* _About this exercise_
Could you transcribe the records below exactly, leaving out every picture?

■ ■ ■

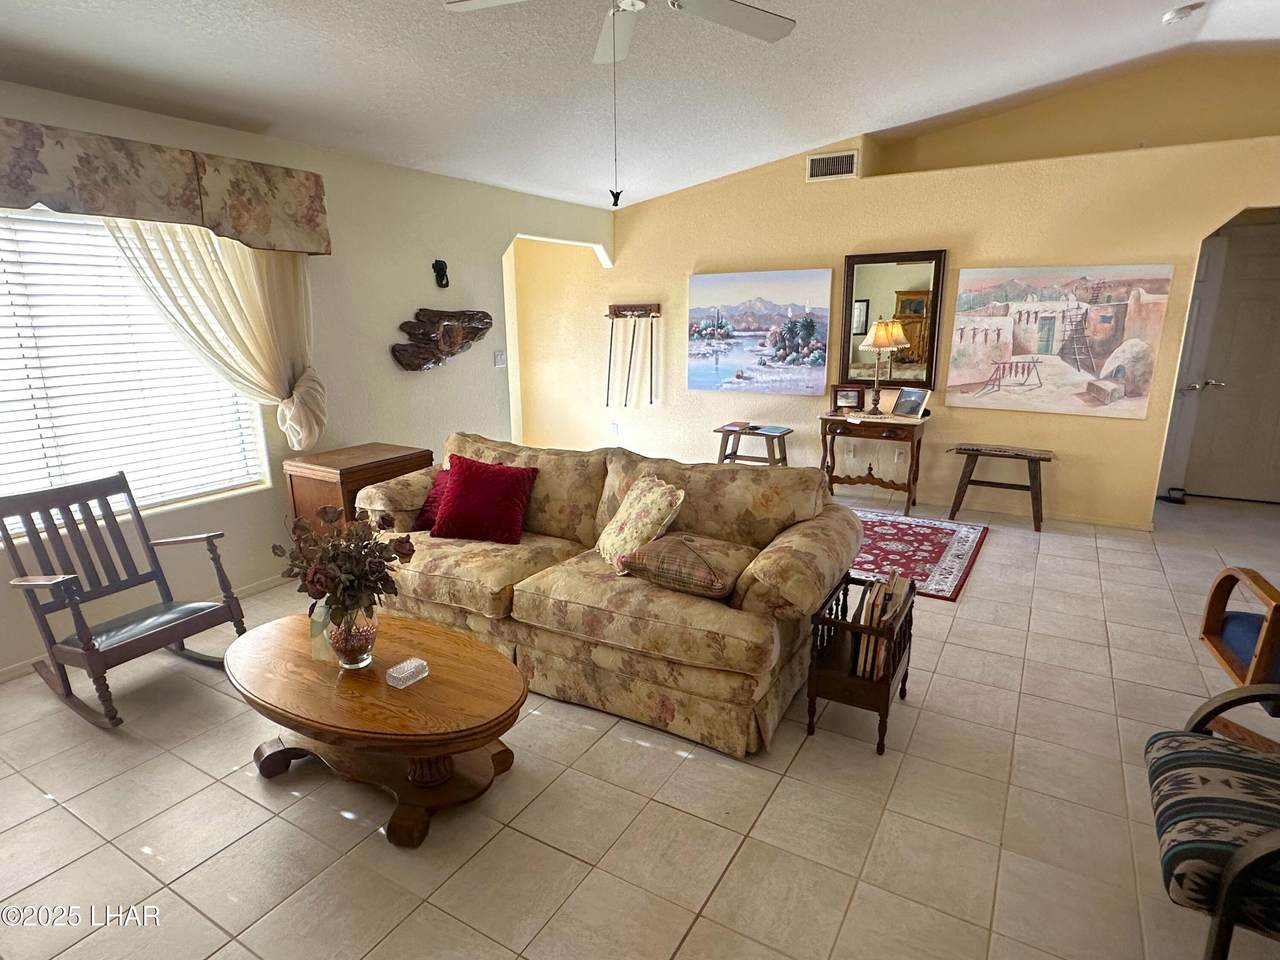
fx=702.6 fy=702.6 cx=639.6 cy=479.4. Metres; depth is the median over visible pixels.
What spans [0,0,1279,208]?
ceiling
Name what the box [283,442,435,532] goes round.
wooden cabinet
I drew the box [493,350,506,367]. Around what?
light switch
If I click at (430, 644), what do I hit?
coffee table
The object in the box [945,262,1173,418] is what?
painting
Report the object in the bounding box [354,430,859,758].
sofa
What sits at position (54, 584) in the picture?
rocking chair
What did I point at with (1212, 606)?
wooden armchair
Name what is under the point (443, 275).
wall ornament
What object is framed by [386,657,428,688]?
glass dish
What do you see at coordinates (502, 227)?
left wall
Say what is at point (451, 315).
wall sculpture
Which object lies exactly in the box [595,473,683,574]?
floral pillow
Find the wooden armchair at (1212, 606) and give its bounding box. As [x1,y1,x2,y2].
[1197,566,1279,737]
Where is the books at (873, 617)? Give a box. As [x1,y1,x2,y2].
[850,571,911,682]
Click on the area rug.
(886, 531)
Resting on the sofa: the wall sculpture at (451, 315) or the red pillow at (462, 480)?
the red pillow at (462, 480)
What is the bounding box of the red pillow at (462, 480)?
[431,456,538,544]
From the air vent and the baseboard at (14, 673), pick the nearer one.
the baseboard at (14, 673)
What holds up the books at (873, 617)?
in the magazine rack at (828, 622)
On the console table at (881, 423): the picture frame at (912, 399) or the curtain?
the picture frame at (912, 399)
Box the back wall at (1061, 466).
[525,58,1279,525]
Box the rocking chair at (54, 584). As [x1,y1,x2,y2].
[0,472,250,731]
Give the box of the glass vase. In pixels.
[325,602,378,668]
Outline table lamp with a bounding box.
[858,317,907,413]
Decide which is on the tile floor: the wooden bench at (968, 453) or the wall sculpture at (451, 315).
the wooden bench at (968, 453)
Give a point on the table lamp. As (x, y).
(883, 342)
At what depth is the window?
3.28 m
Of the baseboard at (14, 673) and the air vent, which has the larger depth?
the air vent
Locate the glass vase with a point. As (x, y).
(337, 649)
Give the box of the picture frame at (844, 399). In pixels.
[831,385,864,411]
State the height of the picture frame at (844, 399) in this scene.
0.186 m
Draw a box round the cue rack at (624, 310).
[605,301,661,409]
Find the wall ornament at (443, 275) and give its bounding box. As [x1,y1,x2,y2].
[432,259,449,288]
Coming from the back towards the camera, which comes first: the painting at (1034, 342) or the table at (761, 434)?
the table at (761, 434)
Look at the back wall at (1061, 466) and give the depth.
5.33 m
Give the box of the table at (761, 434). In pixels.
[714,422,790,467]
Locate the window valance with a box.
[0,113,328,254]
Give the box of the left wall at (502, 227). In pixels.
[0,74,611,681]
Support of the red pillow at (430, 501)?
on the sofa
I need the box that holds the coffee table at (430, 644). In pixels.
[226,610,526,849]
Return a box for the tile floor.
[0,480,1277,959]
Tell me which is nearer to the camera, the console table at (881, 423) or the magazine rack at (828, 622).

■ ■ ■

* _Finished task_
fx=702.6 fy=702.6 cx=639.6 cy=479.4. Metres; depth is the median over visible pixels.
What spans [0,0,1279,208]?
ceiling
Name what the box [283,442,435,532] goes round.
wooden cabinet
I drew the box [493,350,506,367]. Around what?
light switch
If I click at (430, 644), what do I hit?
coffee table
The object in the box [945,262,1173,418] is what?
painting
Report the object in the bounding box [354,430,859,758].
sofa
What sits at position (54, 584) in the picture?
rocking chair
What did I point at with (1212, 606)?
wooden armchair
Name what is under the point (443, 275).
wall ornament
What object is framed by [386,657,428,688]?
glass dish
What do you see at coordinates (502, 227)?
left wall
Say what is at point (451, 315).
wall sculpture
Which object lies exactly in the box [595,473,683,574]?
floral pillow
Find the wooden armchair at (1212, 606) and give its bounding box. As [x1,y1,x2,y2].
[1197,566,1279,737]
Where is the books at (873, 617)? Give a box. As [x1,y1,x2,y2].
[850,571,911,682]
Click on the area rug.
(886, 531)
Resting on the sofa: the wall sculpture at (451, 315) or the red pillow at (462, 480)?
the red pillow at (462, 480)
What is the bounding box of the red pillow at (462, 480)?
[431,456,538,544]
From the air vent and the baseboard at (14, 673), pick the nearer one.
the baseboard at (14, 673)
What holds up the books at (873, 617)?
in the magazine rack at (828, 622)
On the console table at (881, 423): the picture frame at (912, 399) or the curtain?
the picture frame at (912, 399)
Box the back wall at (1061, 466).
[525,58,1279,525]
Box the rocking chair at (54, 584). As [x1,y1,x2,y2].
[0,472,250,731]
Give the box of the glass vase. In pixels.
[325,602,378,668]
Outline table lamp with a bounding box.
[858,317,907,413]
Decide which is on the tile floor: the wooden bench at (968, 453) or the wall sculpture at (451, 315).
the wooden bench at (968, 453)
Give a point on the table lamp. As (x, y).
(883, 342)
At what depth is the window?
3.28 m
Of the baseboard at (14, 673) and the air vent, which has the larger depth?
the air vent
Locate the glass vase with a point. As (x, y).
(337, 649)
Give the box of the picture frame at (844, 399). In pixels.
[831,385,864,411]
State the height of the picture frame at (844, 399) in this scene.
0.186 m
Draw a box round the cue rack at (624, 310).
[605,301,661,409]
Find the wall ornament at (443, 275) and give its bounding box. As [x1,y1,x2,y2].
[432,259,449,288]
Coming from the back towards the camera, which comes first: the painting at (1034, 342) or the table at (761, 434)?
the table at (761, 434)
Look at the back wall at (1061, 466) and give the depth.
5.33 m
Give the box of the table at (761, 434). In pixels.
[714,422,790,467]
Locate the window valance with a box.
[0,113,328,254]
Give the box of the left wall at (502, 227). In pixels.
[0,74,611,681]
Support of the red pillow at (430, 501)?
on the sofa
I need the box that holds the coffee table at (430, 644). In pixels.
[226,610,526,849]
Return a box for the tile floor.
[0,480,1277,959]
Tell me which is nearer to the camera, the console table at (881, 423) or the magazine rack at (828, 622).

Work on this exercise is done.